Vega C, yang merupakan roket pengangkut medium dengan tinggi sekitar 115 kaki, merupakan versi yang ditingkatkan dari pendahulunya, Vega. Peningkatan ini mencakup dua tahap propulsi padat baru dan tahap atas yang diperbarui, yang memungkinkan kapasitas muatan hingga 2.300 kg untuk orbit Sun-Synchronous Orbit (SSO) pada ketinggian 700 km. Misi ini melanjutkan lintasan operasional Vega C setelah mengalami satu kegagalan sebelumnya pada misi keduanya pada Desember 2022.
Orbital launch no. 178 of 2025 🇫🇷🇮🇹🚀🇰🇷 🛰️ KOMPSAT 7 | Arianespace | December 01 | 1721 UTC @Arianespace to launch Korean multi-purpose Kompsat-7🛰️ on its Vega🚀to SSO (SunSynchronous Orbit) from @EuropeSpacePort ELV-1, French Guiana.

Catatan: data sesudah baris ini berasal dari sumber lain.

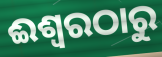
ଈଶ୍ୱରଠାରୁ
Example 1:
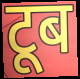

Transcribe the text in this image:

टूब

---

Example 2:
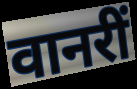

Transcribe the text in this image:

वानरीं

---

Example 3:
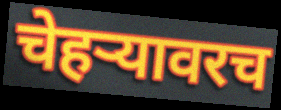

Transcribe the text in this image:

चेहर्‍यावरच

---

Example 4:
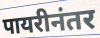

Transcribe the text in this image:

पायरीनंतर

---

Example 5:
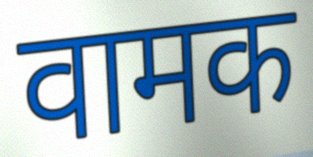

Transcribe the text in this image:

वामक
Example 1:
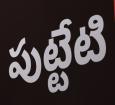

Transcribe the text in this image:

పుట్టేటి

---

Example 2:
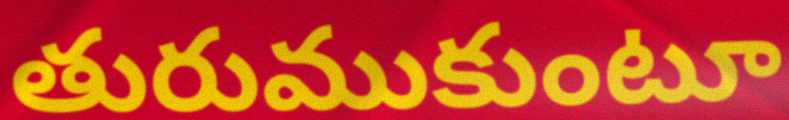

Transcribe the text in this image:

తురుముకుంటూ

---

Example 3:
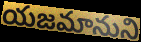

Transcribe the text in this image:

యజమానుని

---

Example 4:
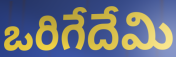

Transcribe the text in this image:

ఒరిగేదేమి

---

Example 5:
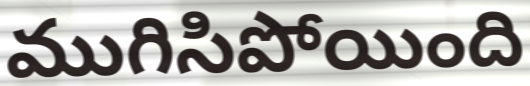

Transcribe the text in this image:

ముగిసిపోయింది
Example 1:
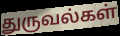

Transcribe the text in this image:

துருவல்கள்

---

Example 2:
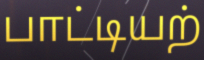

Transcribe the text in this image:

பாட்டியற்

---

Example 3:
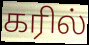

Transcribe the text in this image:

கரில்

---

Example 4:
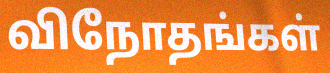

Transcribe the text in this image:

விநோதங்கள்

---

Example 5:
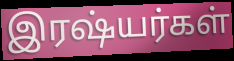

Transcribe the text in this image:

இரஷ்யர்கள்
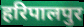
हरिपालपुर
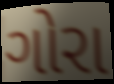
ગોરા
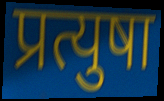
प्रत्युषा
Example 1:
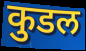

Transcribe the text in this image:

कुडल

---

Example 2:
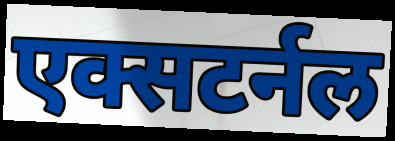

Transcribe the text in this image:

एक्सटर्नल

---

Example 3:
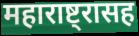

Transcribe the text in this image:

महाराष्ट्रासह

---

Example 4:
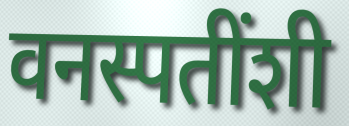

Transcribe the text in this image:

वनस्पतींशी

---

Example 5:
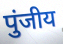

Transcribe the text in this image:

पुंजीय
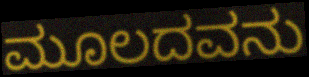
ಮೂಲದವನು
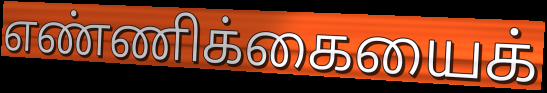
எண்ணிக்கையைக்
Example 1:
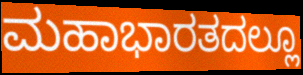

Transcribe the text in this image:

ಮಹಾಭಾರತದಲ್ಲೂ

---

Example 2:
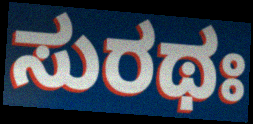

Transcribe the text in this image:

ಸುರಥಃ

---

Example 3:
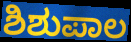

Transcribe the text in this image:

ಶಿಶುಪಾಲ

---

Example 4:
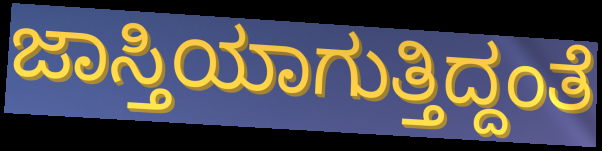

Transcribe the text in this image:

ಜಾಸ್ತಿಯಾಗುತ್ತಿದ್ದಂತೆ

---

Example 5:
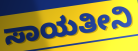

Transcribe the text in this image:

ಸಾಯತೀನಿ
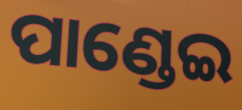
ପାଣ୍ଡେଇ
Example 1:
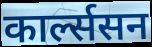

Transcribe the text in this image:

कार्ल्ससन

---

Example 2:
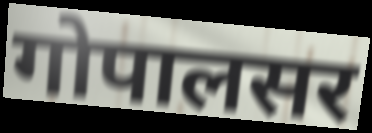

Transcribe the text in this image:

गोपालसर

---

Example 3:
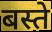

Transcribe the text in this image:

बस्ते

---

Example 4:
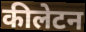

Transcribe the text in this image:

कीलेटन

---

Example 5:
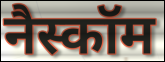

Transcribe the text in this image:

नैस्कॉम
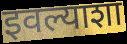
इवल्याशा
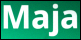
Maja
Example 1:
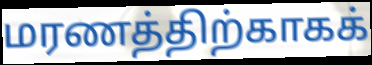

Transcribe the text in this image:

மரணத்திற்காகக்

KOMPSAT-7, yang juga dikenal sebagai Arirang-7, dikembangkan oleh Korea Aerospace Research Institute (KARI) sebagai penerus satelit KOMPSAT-3A. Satelit dengan bobot 3.990 pon atau setara 1.810 kilogram ini dirancang untuk memberikan dukungan observasi terperinci terhadap Semenanjung Korea sekaligus memenuhi permintaan nasional yang terus meningkat akan citra satelit berkualitas tinggi. KOMPSAT-7 membawa instrumen utama AEISS-HR (Advanced Earth Imaging Sensor System – High Resolution) yang mampu mencapai kinerja sub-meter, dengan resolusi pankromatik sekitar 30 cm dan mode multispektral pada 1,2 m.
Inovasi teknologi menjadi sorotan utama pada KOMPSAT-7, termasuk integrasi teknologi transmisi data optik, yang merupakan yang pertama untuk satelit Korea, memungkinkan pemrosesan data secara *real-time*. Selain itu, satelit ini dilengkapi dengan *control moment gyroscope* (CMG) untuk kemampuan penargetan objek yang lebih cepat dan lincah dalam operasionalnya. Jika berhasil, misi ini menempatkan KOMPSAT-7 pada orbit *sun-synchronous orbit* (SSO) sekitar 576 kilometer di atas Bumi, dengan pemisahan wahana terjadi sekitar 44 hingga 45 menit setelah lepas landas.
Misi VV28 ini merupakan peluncuran keenam Arianespace sepanjang tahun 2025, yang mencakup tiga penerbangan menggunakan roket Ariane 6. Penggunaan tahap pertama P120C pada Vega C menciptakan sinergi dengan Ariane 6, karena tahap ini akan ditingkatkan menjadi P160 yang digunakan sebagai pendorong samping untuk Ariane 6, memperkuat kemandirian akses Eropa ke luar angkasa. Satelit ini direncanakan untuk beroperasi hingga November 2030 di orbit sinkron matahari.